* [Your objective]
Reproduce the text of the following data word for word, leaving the pictures out.
☆ ☆ ☆ ☆ ☆
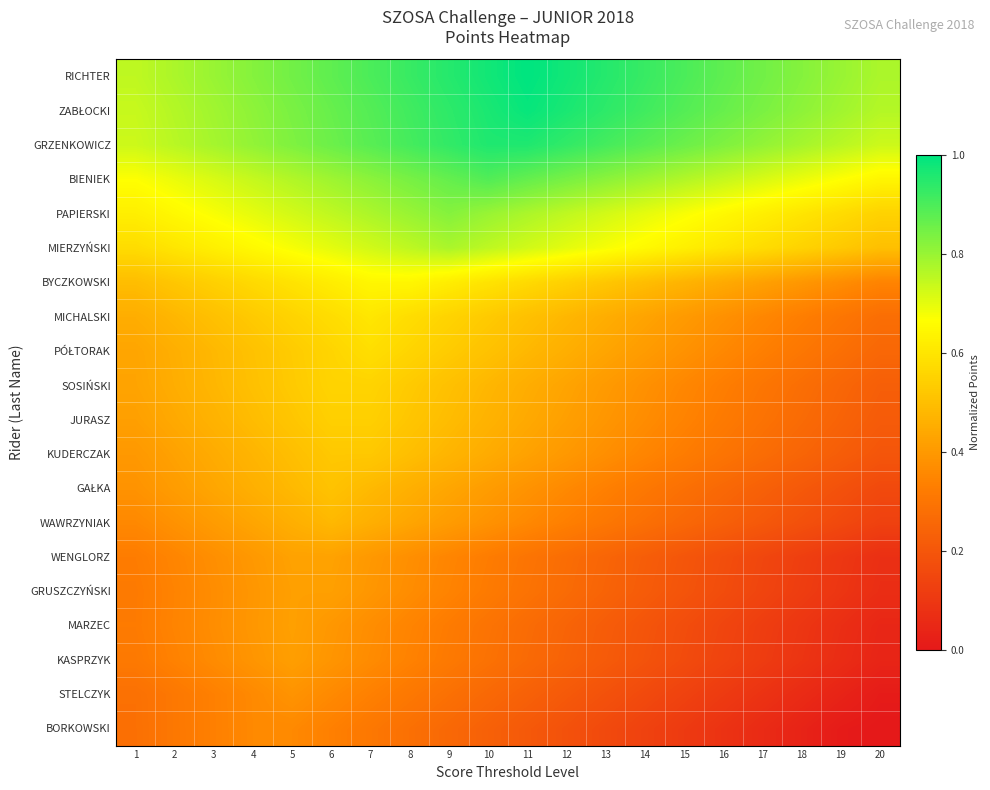

Read the row_8 value at 1.

0.4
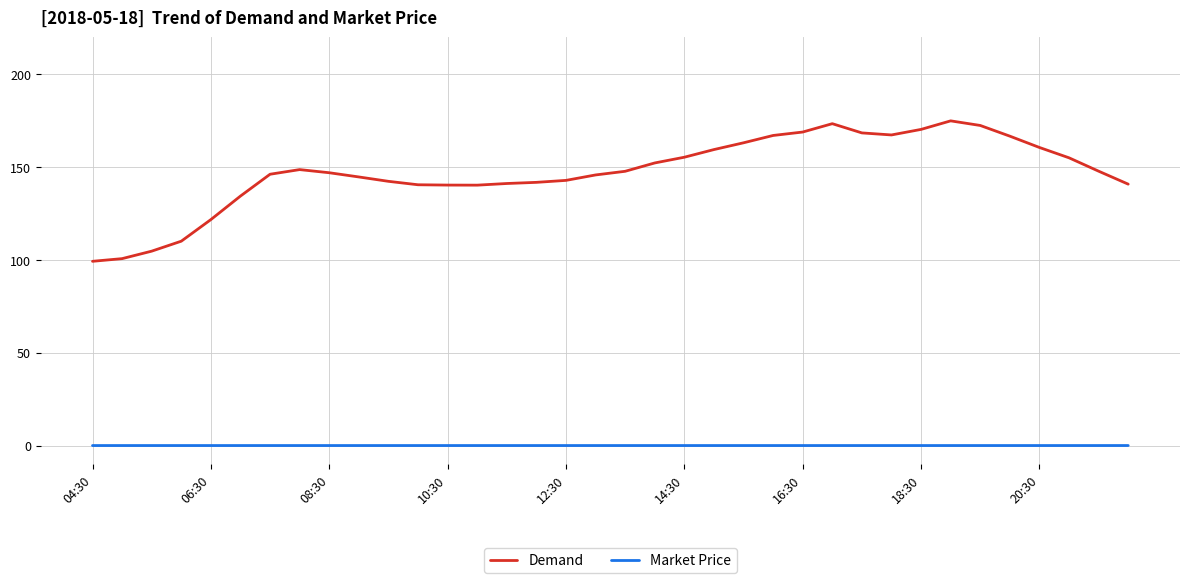

True or false: Demand has more than 1 points higher than both neighbors.

True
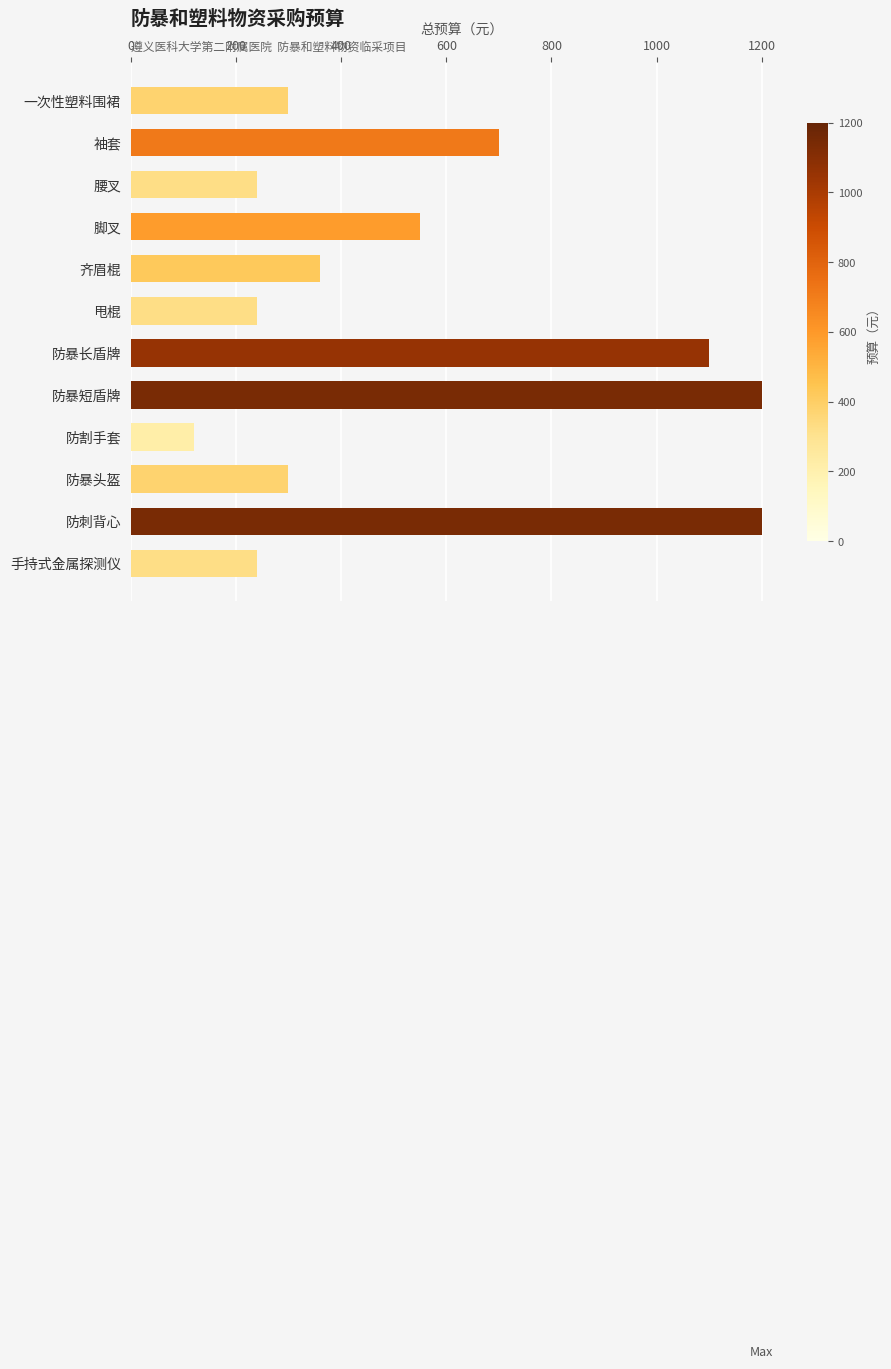

What value does the data have at 防刺背心, to the nearest 10?

1200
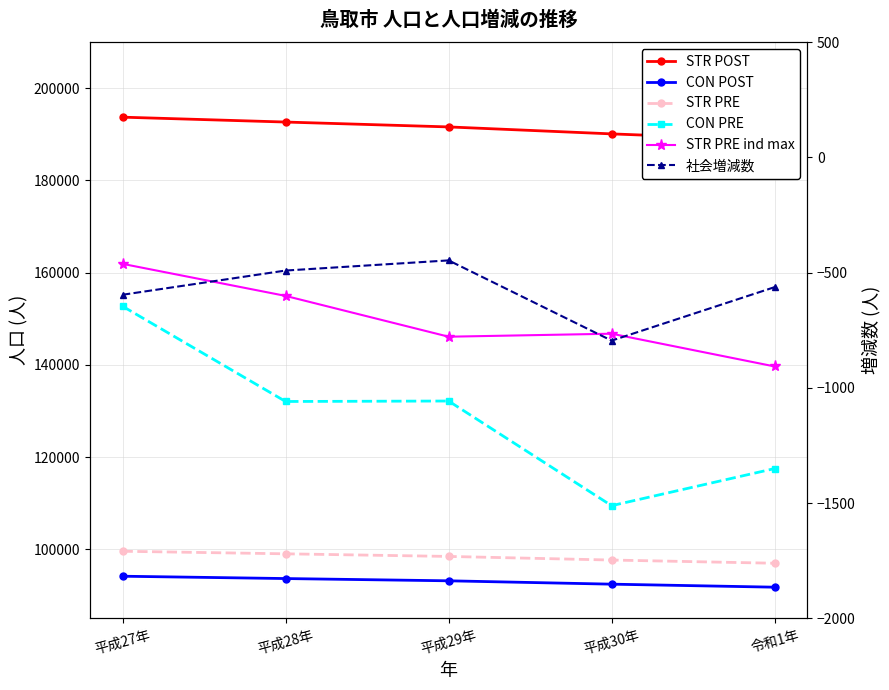

At 令和1年, list the series in order from smallest to largest.

純増減 (CON PRE), 自然増減数 (STR PRE ind max), 社会増減数 (CON PRE 2), 男 (CON POST), 女 (STR PRE), 総数 (POST)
☆ ☆ ☆ ☆ ☆
* [Written answer]
Read the row_8 value at 1.

0.4

True or false: Demand has more than 1 points higher than both neighbors.

True

What value does the data have at 防刺背心, to the nearest 10?

1200

At 令和1年, list the series in order from smallest to largest.

純増減 (CON PRE), 自然増減数 (STR PRE ind max), 社会増減数 (CON PRE 2), 男 (CON POST), 女 (STR PRE), 総数 (POST)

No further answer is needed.